**ПРЕДЛОЖЕННЫЙ ТЕКСТ**.
Следовательно, от религии ничего не остается? Но в таком случае, как объяснить смену позиции в конце эссе «О бессмертии души» и «Эссе о чудесах»? Вера в чудеса — это ложная вера, но также и подлинное чудо.

Кого побуждает к признанию ее [христианской религии — пер.] Вера, переживает в самом себе непрерывное чудо, нарушающее все принципы его ума и располагающие его верить в то, что совершенно противоречит привычке и опыту. [18]

18 Исследование о человеческом познании — Собр.соч. т. 2, с. 114.

 

Мы согласны с иронией Юма и его необходимыми предосторожностями. Но если наше согласие справедливо, оно не объяснит собственно философского содержания Диалогов. Фактически, религия оправдывается, но лишь в весьма особом положении — [она оправдывается] вне культуры и вне подлинного познания. Мы увидели, что философии нечего сказать о причине принципов, о происхождении их силы. Вот оно — место Бога. Мы не можем пользоваться принципами ассоциации ни чтобы познавать мир как результат божественной деятельности, ни, тем более, чтобы познавать Бога как причину мира; но мы всегда можем негативно мыслить Бога как причину принципов. Именно в этом смысле теизм пригоден, и именно в этом смысле вновь вводится цель. Такая цель будет мыслиться, но не познаваться, как изначальное согласие между принципами человеческой природы и самой Природой.

74

Итак, здесь существует разновидность предустановленной гармонии между ходом природы и сменой наших идей. [19]

Итак, цель сообщает нам — в постулированном виде — изначальное единство начала происхождения и качественной определенности. Идея бога — как изначальное согласие — это мысль о чем-то вообще; что касается познания, то она может обрести содержание только самоискажаясь, после отождествления с тем или иным способом проявления, манифестируемого опытом, или после определения с помощью по необходимости пристрастной аналогии.

В этом маленьком уголке мира существуют четыре принципа: разум, инстинкт, порождение и произрастание, [20] и каждый из этих принципов может предоставить нам согласованное изложение относительно происхождения мира. Но если данное происхождение как таковое мыслимо, но непознаваемо, если оно одновременно являет нам все — как материю и жизнь, так и дух, — то оно обречено на безразличие в отношении каждой оппозиции, оставаясь поту сторону добра и зла. [21] Любая имеющаяся у нас относительно него точка зрения выполняет только одну функцию: она заставляет нас выходить за пределы других равно возможных точек зрения и напоминает нам, что речь всегда идет о пристрастных аналогиях. В каком-то отношении преднамеренность выступает скорее как жизненный порыв и, в меньшей степени, как проект или замысел бесконечного интеллекта. [22] Можно возразить, что любой порядок возникает из замысла; но это значило бы предположить уже решенную проблему, [23] свести любую преднамеренность к интенции и забыть, что разум — лишь один из способов действия среди многих.

**ФРАГМЕНТ ДАННЫХ**.

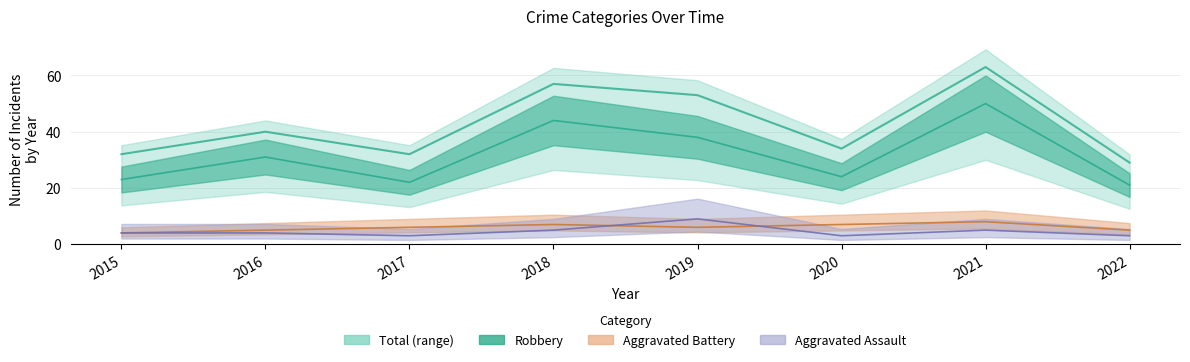

How many lines are shown in the chart?

4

**ЗАДАНИЕ**. Перепишите часть текста о религии у Юма от «Итак, цель сообщает» до «необходимости пристрастной аналогии.», подставив «целесообразность» на место «цель».

**ВЫПОЛНЕННОЕ ЗАДАНИЕ**.
Итак, целесообразность сообщает нам — в постулированном виде — изначальное единство начала происхождения и качественной определенности. Идея бога — как изначальное согласие — это мысль о чем-то вообще; что касается познания, то она может обрести содержание только самоискажаясь, после отождествления с тем или иным способом проявления, манифестируемого опытом, или после определения с помощью по необходимости пристрастной аналогии.